“太医说了,只要按着现在这样子慢慢调养,开春之前就能好了。”敏宁半真半假道。太医确实是这样说的没错,但是永琪的病却比太医想象中的要好得快。也许不必到明年,这忒疾就能完全康复,不过永琪是躲懒躲上瘾了,暂时还不愿意再出风头。“只可惜十弟的婚宴只怕是去不成了。”

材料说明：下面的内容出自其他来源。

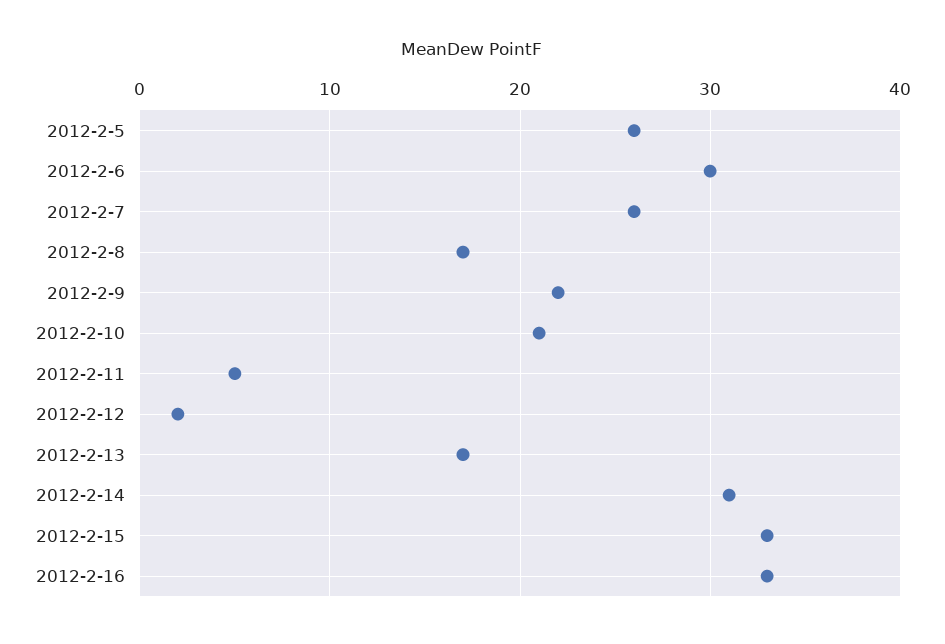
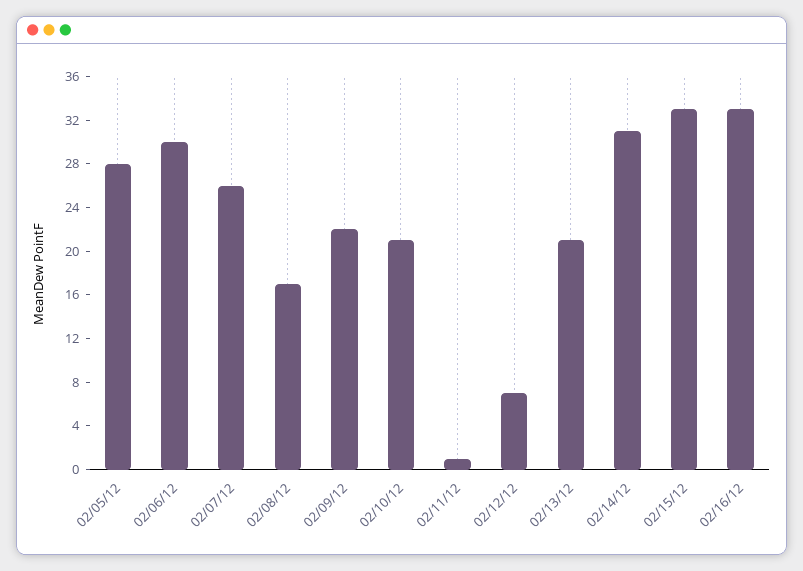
2012-2-5: 26 -> 28
2012-2-11: 5 -> 1
2012-2-12: 2 -> 7
2012-2-13: 17 -> 21

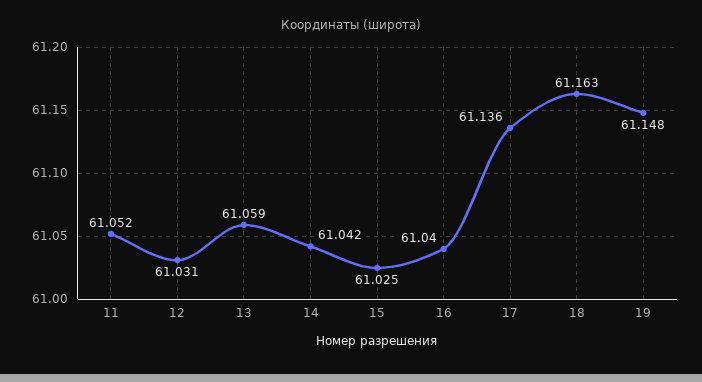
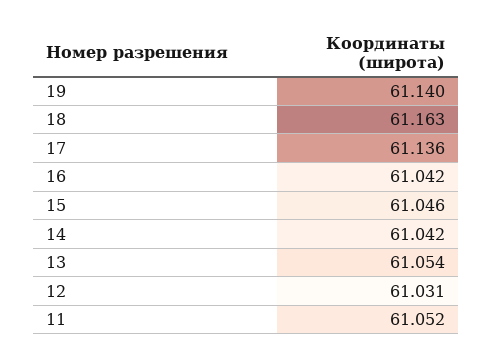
13: 61.059 -> 61.054
15: 61.025 -> 61.046
16: 61.04 -> 61.042
19: 61.148 -> 61.14

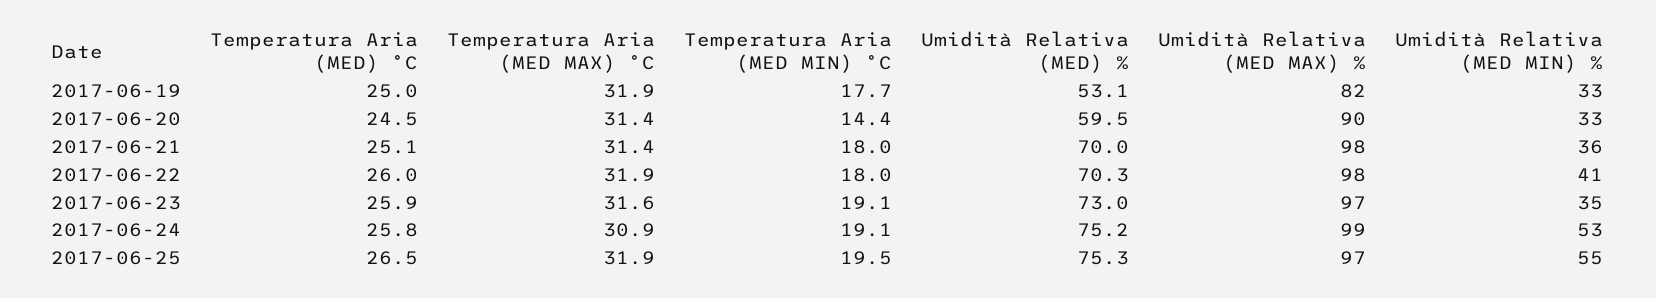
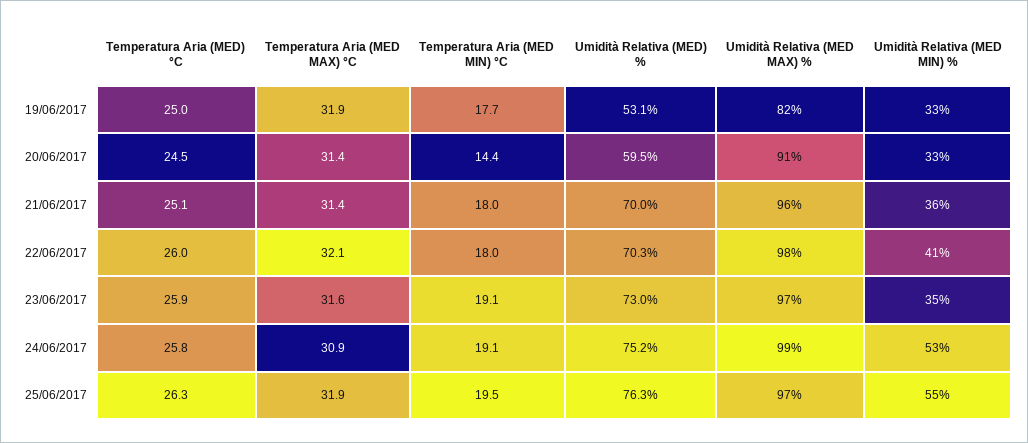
Umidità Relativa (MED MAX) %, 2017-06-20: 90 -> 91
Umidità Relativa (MED MAX) %, 2017-06-21: 98 -> 96
Temperatura Aria (MED MAX) °C, 2017-06-22: 31.9 -> 32.1
Temperatura Aria (MED) °C, 2017-06-25: 26.5 -> 26.3
Umidità Relativa (MED) %, 2017-06-25: 75.3 -> 76.3

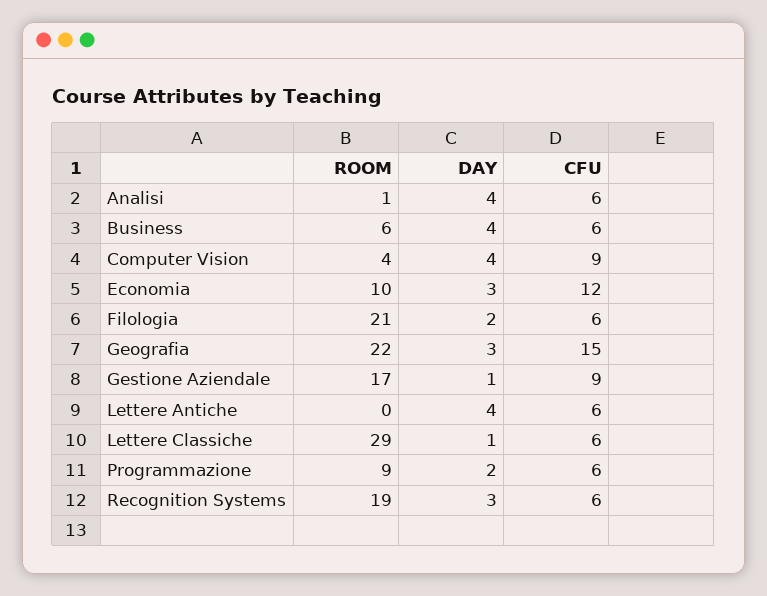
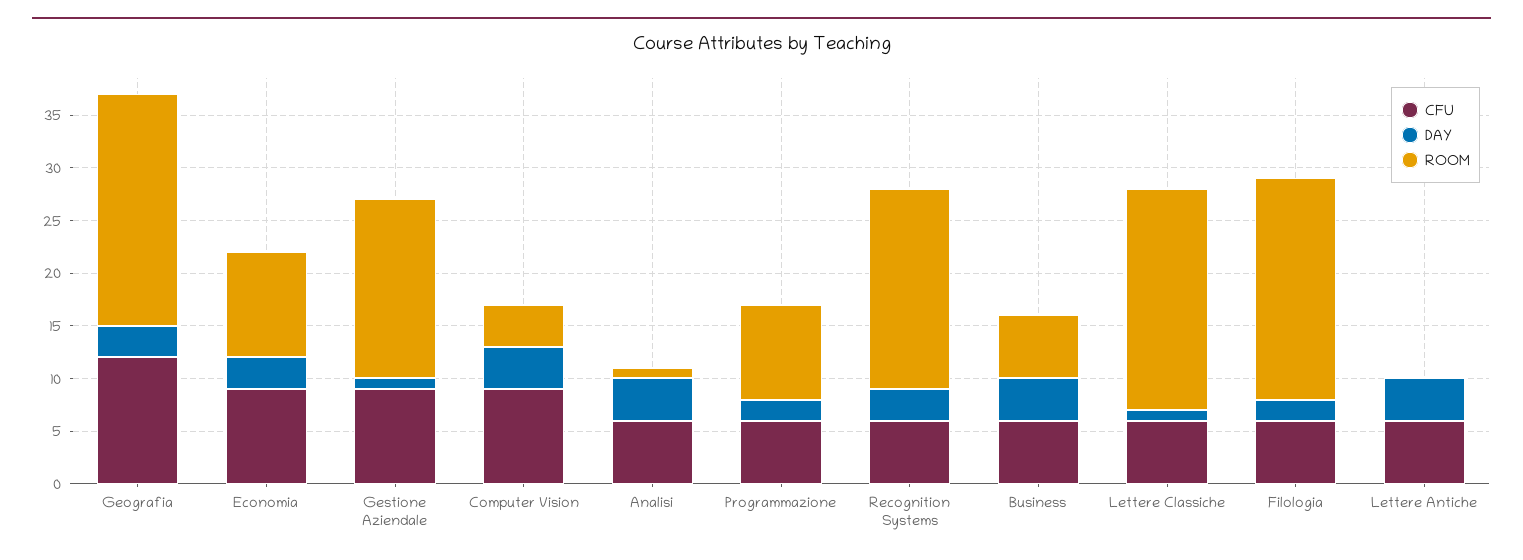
CFU, Economia: 12 -> 9
CFU, Geografia: 15 -> 12
ROOM, Lettere Classiche: 29 -> 21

到了慈宁宫,刚好太后宣召了妃嫔来说说话。敏宁见令嫔一身银红色旗装满头珠翠的样子,微微皱了皱眉,却并没说什么,只是带着小包子给太后、皇后还有诸位主位娘娘请安后便坐了下来。愉贵妃倒是不在,也不知道是有什么事耽搁没来。

“已经查出来了,那个萨嘛喇家果真是不同一般,跟魏家却是实打实的亲戚关系。当年萨嘛喇家出了个在孝贤皇后身边当嬷嬷的老太太,便花了些手段将令嫔也送进长春宫去,为的是什么,如今就能瞧见了。”瓜尔佳氏道,“令嫔进宫前可是专门学习了慧贤皇贵妃的做派,所以才会一朝得宠荣宠万千。如今令嫔又故技重施,先是安排魏家的女儿进阿哥所,魏含月死后便是安排了外甥女水樱,你一定要小心着。”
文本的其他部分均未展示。